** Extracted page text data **
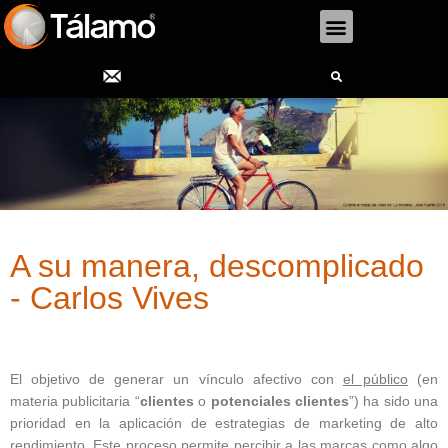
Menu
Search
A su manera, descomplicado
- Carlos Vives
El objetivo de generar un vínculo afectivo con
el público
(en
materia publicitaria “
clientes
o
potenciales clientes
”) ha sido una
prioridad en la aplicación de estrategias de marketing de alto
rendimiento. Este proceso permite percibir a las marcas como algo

** Your assignment **
Extract the text lines from the material above and reproduce each one word for word and in order, leaving out the pictures.

** Exercise result **
Menu
Search
A su manera, descomplicado
- Carlos Vives
El objetivo de generar un vínculo afectivo con
el público
(en
materia publicitaria “
clientes
o
potenciales clientes
”) ha sido una
prioridad en la aplicación de estrategias de marketing de alto
rendimiento. Este proceso permite percibir a las marcas como algo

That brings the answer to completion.